*isa= UNIVERSAL::isa;
sub whatever {
for my $ref ( @_ ) {
if( isa( $ref, "HASH" ) ) {
# ...
Because it doesn't fail to be useful just because a reference is blessed (like ref does), it is simple, and it is easy to fool it into doing the right thing when it doesn't get it right by default. reftype() won't work for overloaded objects that can behave as a certain type of reference whether or not they are implemented as that type of reference. isa doesn't (by default) handle that case either, but you at least can make your overloaded object inherit from "HASH" and/or "ARRAY" (etc.) in order to get isa() to "do the right thing".
There really needs to be some "canBe" added to the Perl core that correctly handles all of these cases. I'd write or search for a module to determine allowed reference types that was aware of overload, but such not being in the core would make it fairly useless to me, personally.

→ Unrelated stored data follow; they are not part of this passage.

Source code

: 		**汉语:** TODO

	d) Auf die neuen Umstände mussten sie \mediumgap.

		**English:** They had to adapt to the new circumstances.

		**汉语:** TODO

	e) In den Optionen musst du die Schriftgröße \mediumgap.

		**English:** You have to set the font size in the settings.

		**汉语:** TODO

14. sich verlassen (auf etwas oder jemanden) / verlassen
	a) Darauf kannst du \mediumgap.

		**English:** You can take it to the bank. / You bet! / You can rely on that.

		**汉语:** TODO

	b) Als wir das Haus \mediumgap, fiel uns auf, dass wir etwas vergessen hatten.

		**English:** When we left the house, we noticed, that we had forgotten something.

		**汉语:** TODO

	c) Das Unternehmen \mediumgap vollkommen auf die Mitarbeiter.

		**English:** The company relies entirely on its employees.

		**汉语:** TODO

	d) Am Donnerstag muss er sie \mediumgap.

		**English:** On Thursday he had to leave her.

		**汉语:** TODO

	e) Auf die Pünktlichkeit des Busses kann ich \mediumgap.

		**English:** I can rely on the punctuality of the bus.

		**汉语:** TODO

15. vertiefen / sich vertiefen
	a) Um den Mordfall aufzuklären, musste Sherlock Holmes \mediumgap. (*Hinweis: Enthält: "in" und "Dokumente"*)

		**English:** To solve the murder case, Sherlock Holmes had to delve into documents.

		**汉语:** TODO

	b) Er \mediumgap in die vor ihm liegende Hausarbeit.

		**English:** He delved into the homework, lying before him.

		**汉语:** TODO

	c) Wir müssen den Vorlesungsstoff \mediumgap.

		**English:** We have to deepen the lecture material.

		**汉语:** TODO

On the rare occassion when I really want to do the extra effort in order to get this type of thing right (rather than doing something simple that works in most cases and can be fooled to work in the others), I use eval (as with Data::Diver):
sub whatever {
for my $ref ( @_ ) {
if( !ref($ref) ) {
# Not a reference
} elsif( eval { my $x= $ref->{''}; 1 } ) {
# It can be used as a hash ref
# ...
But that isn't absolutely perfect because it will invoke a FETCH method that might be broken enough to change some state somewhere, making our test intrusive. But I can at least shift some of the blame to the author of the "broken" FETCH method, so it is the best I've implemented.
Note that I didn't go the route of figuring out how to decide if overload.pm was providing the functionality as it wasn't too long ago when this stuff changed and my eval trick will work even if it changes again. Better would be a core module that safely makes the determination and stays up-to-date.
Note that some hate the use of isa() because it can be fooled into doing the wrong thing. I don't see that as a problem in most situations, and sometimes it can be useful. But you should be aware of that.